Let me catch up... There is no chemically blackening on the locomotive wheels. The cars are a mix of plastic wheels on some...metal on the others. The 7-8 laps are continuious. I feel no 'heat' from the locomotive. I run trains for hours while in there working at the workbemch. Alcohol has no oils in it...been using it for years (on the rails) LOL ;-) Someone had asked earlier....yes I used No Ox on the rails months ago. It does seem to to help reduce 'gunk' on the rails Plan for today: Check the wheel gauge on the locomotive...again Check the track gauge again. Check the levelness of the track itself...dont want no speed bumps or ski jumps ;-) Check each car for rolling resistance. Will clean the locomotive wheels and all the cars wheels. Retest if the stalling problem returns after a few laps. Stay tuned
This is turning into quite an adventure! Almost good enough to use as the script for an old time radio mystery show. Better call in Johnny Dollar or Richard Diamond, to investigate! Ha ha.

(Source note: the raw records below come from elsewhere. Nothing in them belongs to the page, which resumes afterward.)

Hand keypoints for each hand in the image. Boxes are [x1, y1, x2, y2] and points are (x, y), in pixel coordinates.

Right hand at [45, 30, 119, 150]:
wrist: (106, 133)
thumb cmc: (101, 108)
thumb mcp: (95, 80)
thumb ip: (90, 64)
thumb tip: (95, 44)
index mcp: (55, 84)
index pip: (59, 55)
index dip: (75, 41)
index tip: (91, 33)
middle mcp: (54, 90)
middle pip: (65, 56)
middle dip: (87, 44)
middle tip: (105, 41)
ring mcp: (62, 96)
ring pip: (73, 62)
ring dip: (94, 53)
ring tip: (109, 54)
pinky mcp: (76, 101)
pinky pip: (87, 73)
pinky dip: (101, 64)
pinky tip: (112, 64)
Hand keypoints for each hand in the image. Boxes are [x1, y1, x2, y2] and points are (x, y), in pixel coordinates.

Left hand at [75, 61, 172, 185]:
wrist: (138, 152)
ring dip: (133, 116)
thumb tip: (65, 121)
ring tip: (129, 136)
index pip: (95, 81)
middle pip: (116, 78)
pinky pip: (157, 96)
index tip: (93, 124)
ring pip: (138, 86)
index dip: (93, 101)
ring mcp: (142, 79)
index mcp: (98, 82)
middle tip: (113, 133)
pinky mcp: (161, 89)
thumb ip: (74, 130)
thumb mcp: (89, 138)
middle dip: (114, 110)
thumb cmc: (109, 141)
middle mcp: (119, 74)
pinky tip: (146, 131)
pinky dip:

While rubbing alcohol is at least 70% alcohol and the other listed ingredient is water there are other ingredients. See Below: In the United States, rubbing alcohol made using ethanol must conform to Formula 23-H, which specifies it consists of 100 parts by volume of ethyl alcohol, 8 parts by volume of acetone (MSDS sheet) and 1.5 parts by volume of methyl isobutyl ketone (MSDS sheet). The remainder of the composition includes water and denaturants and may include colorants and perfume oils. Rubbing alcohol made using isopropanol is regulated to contains at least 355 mg of sucrose octaacetate (MSDS sheet) and 1.40 mg of denatonium benzoate (MSDS sheet) per 100 ml volume. Isopropyl rubbing alcohol also contains water, stabilizer and may contain colorants. Thus rubbing alcohol can possibly have other agents, including oils that can cause problems. Solvent alcohol is a better bet and cheaper for the amount plus readily available at your local chain store paint department.
I've used both denatured and isopropyl alcohols for years on track, and more. Never had a residue issue. If there is anything which might be left behind, I certainly have never encountered it.
Bullfrog helped my traction problem with a Mikado. When I tried it on a Bachmann diesel I had no conductivity so had to remove it. Might be worth a try.
Yes it should probably be said that when we say alcohol we mean 90% isopropyl. With that said... it is a perfectly fine track cleaner.
A longshot, but maybe there's excess lubrication on the loco's axles/gears, and that lays down a deposit of oil with each go round which eventually causes traction loss. Otherwise you'd have to test the loco pulling power. When I worked reviewing locos for a hobby mag they had a test system which put the loco on a short piece of level powered track, fastening a thread to the loco coupler, looping the thread over a pulley to hang straight down off the end of the track section, and tied it to a weight which sat on a scale calibrated with tare weight of the weight, so the start reading was zero. Then apply power to the loco and see what the negative reading was in ounces. You rev the loco up to full speed (12 volts) and see its maximum pull. What you would do here is run the FSM gevo on the test bed, then run a Kato. Take those numbers and divide each by the weight of the locos and compare the percentages, and you'll find out if one is stronger than the other. The "speed bump" theory is interesting, but my experience with them on particular locos is they stall first time, every time, not after x laps.
Yes, I have tried several different brands of Alcohol and yes it does leave a residue. I learned this almost 40 years ago with HO slot car track, the more you cleaned the track the worse it got, it made the surface very slippery. I also tried 91% made by Lilly and it was used right after opening and it still made the surface slippery.